After fracture treatment in unconventional reservoirs, the in-situ stress and fluid pressure are greatly changed in the reservoir because of the generation of fracture networks. In order to get high production, efforts are made to get close fracture spacing and long fracture length in-situ field, which in turn make fracture distribution become complicated as the range of fractures size and density is widespread.
In this work, the finite element method is used to analysis flowback around hydraulic fracture among complex fractures networks, which consider the coupled effects of flow and geomechanics.
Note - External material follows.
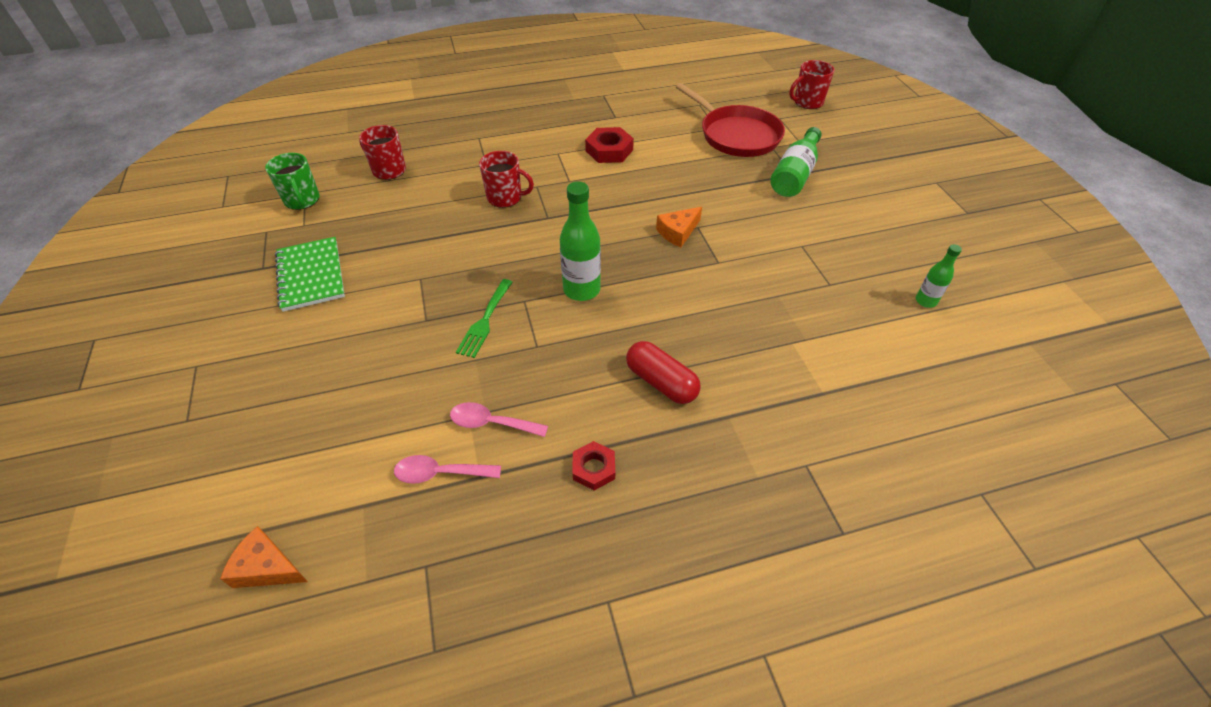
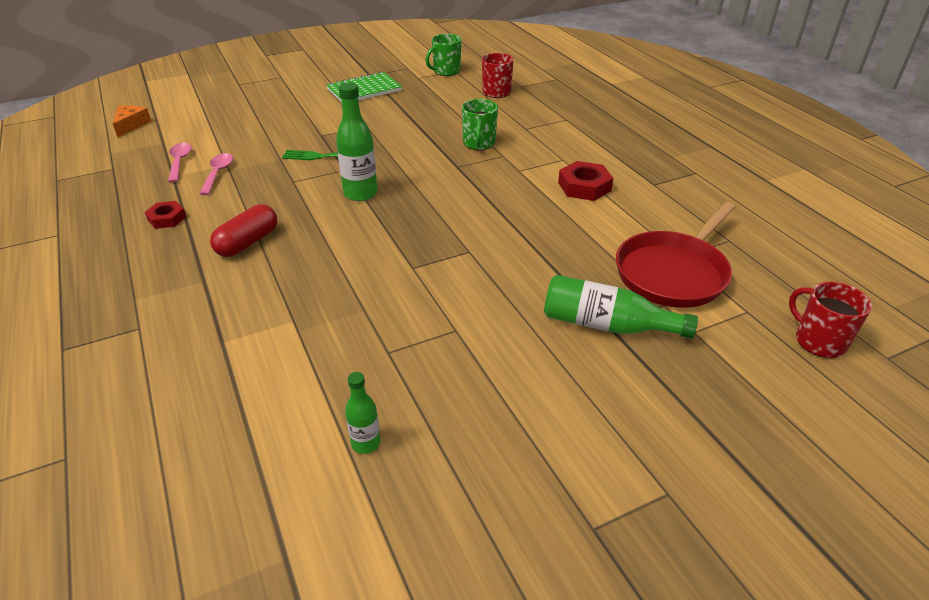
camera: 80 degrees right, 10 degrees down
(505, 198) = (479, 144): red mug -> green mug
(678, 232) = (456, 239): orange cheese -> none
The reservoir is assumed to be a 3-D poroelastic medium. According to the fracture sizes, the fracture is divided into three types. These small natural fractures are treated as SRV regions, hydraulic fractures, natural fracture in middle and large sizes are explicitly represented using LGR. Finite element method simulates fracture deformation and the two-phase fluid flow in the reservoir during flowback stage. The physical properties are altered by the coupled flow and geomechanics in the reservoir.
The fluid pressure, stress and flowback production over time around these fractures are recorded. The results show that during the flowback period, the production experience a sharp decrease. The porosity and permeability in the reservoir are greatly reduced because of the coupled effects. These explicit natural fractures influence the hydraulic fractures. As the hydraulic fracture spacing reduced, the stress shadow effects become more serious and the flowback production decreases.
This work helps understand the flowback analysis with coupled geomechanics and flow effects in the complex fracture networks in the unconventional reservoirs and physical properties effects in different reservoir conditions.